Conséquence de l'instruction obligatoire à trois ans, votée cette semaine à l'Assemblée: les municipalités vont devoir financer la mesure pour les maternelles privées, un effet collatéral qui ranime le spectre de la guerre scolaire entre public et privé.
Des députés ont fustigé jeudi, lors de l'examen du texte en première lecture, les impacts financiers de cette mesure-phare, qui doit concerner 26.000 élèves, notamment en Outre-Mer.
Car l'abaissement de l'âge de l'instruction obligatoire, qui passe de 6 à 3 ans, va engendrer des dépenses nouvelles pour les communes: elles devront désormais toutes financer les maternelles privées sous contrat, au même titre que les maternelles publiques.
Le coût de cette réforme est estimé entre 100 et 150 millions d'euros. Or l'Etat prévoit une compensation financière pour les seules communes qui, aujourd'hui, ne financent pas du tout les maternelles privées. Les deux tiers des communes les financent déjà, en totalité ou en partie: celles-ci ne seront pas indemnisées. Seul l'éventuel surcoût induit par la mesure sera pris en charge.
Une "injustice" pointée par plusieurs députés. "La bonne volonté" des communes qui ont choisi "de faire un geste" ne doit pas être "pénalisée", a ainsi regretté jeudi la socialiste George Pau-Langevin.
"Il y aurait matière à remettre le sujet à plat, afin que l’obligation de scolarité dès 3 ans aille de pair avec la construction de bâtiments publics (écoles: ndlr) et qu'il n'y ait pas d’effet systémique de financement public du privé", a de son côté estimé le député LFI, Alexis Corbière.
Autre inquiétude soulevée à l'Assemblée: la charge nouvelle engagée par les communes en 2019 ne sera compensée qu'en 2021.
La mesure de compensation prévue est "sage et équilibrée", et elle "n’avantage pas plus le privé que le public", a voulu rassurer le ministre de l'Education Jean-Michel Blanquer.
- "Effet d'aubaine" -
Dans une tribune dans L'Obs, une vingtaine de maires se sont pourtant indignés d'une obligation qui pourrait se mettre en place au détriment des écoles publiques.
"Il y a peu d'argent dans les caisses des collectivités, ce n'est pas le moment d'en rajouter dans celles du privé", déclare à l'AFP l'un des signataires, Patrick Bloche, adjoint à la maire de Paris chargé de l'Education.
En 1959, Michel Debré faisait adopter une loi garantissant un financement des écoles privées sous contrat à parité des moyens de fonctionnement des écoles publiques, rappelle la pétition. Une disposition qui "a fait l'objet de vifs débats tout au long de ces soixante dernières années". "Le gouvernement prend aujourd'hui le risque de ranimer cette vieille querelle", estime Patrick Bloche.

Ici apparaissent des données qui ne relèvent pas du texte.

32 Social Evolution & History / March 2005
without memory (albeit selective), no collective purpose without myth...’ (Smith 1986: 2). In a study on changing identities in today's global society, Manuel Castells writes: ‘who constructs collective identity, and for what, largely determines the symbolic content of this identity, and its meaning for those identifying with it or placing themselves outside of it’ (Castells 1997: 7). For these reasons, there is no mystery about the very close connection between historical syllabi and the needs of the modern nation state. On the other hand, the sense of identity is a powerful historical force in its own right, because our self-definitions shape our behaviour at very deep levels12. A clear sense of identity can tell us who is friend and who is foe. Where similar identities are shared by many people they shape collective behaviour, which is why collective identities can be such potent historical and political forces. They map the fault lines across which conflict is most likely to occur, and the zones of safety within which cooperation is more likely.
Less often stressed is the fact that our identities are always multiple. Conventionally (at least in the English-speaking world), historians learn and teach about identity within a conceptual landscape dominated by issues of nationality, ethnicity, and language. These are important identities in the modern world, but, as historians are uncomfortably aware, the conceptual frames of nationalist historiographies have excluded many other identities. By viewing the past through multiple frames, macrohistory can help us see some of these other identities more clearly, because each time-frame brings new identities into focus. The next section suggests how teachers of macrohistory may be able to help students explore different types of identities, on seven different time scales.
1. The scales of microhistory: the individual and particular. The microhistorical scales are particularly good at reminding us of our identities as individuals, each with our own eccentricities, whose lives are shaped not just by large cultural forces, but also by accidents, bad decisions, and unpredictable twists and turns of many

"Pour le privé, il va y avoir un effet d'aubaine financier certain, sans qu'aucune contrepartie ne lui soit demandé", s'offusque aussi Damien Berthilier, président du Réseau français des villes éducatrices.
Certains souhaiteraient en effet qu'en échange des subsides de l'Etat, le privé s'engage davantage en faveur de la mixité sociale.
Les écoles privées sous contrat (qui sont des écoles catholiques en très grande majorité) et les établissements publics dispensent le même programme scolaire. La différence entre les deux systèmes, c'est que le privé peut refuser des élèves, ce dont le public n'a pas le droit.
"Il faut que l'enseignement privé ait plus de comptes à rendre, notamment sur ce sujet-là", acquiesce André Jeffroy, de la Fep-CDFT (syndicat de l'enseignement privé), rappelant que de nombreux parents inscrivent leurs enfants dans le privé pour échapper à la carte scolaire.
Du côté de l'enseignement catholique, pas question de rouvrir une querelle scolaire. "Nous sommes conscients des contraintes budgétaires de certaines collectivités locales", assure Pierre Marsollier, délégué général chargé des relations politiques.
Concrètement, "nous ne leur présenterons pas la facture au lendemain de l’adoption de la loi", ajoute-t-il, espérant possible un "étalement sur quelques années" du financement par les communes des maternelles privées.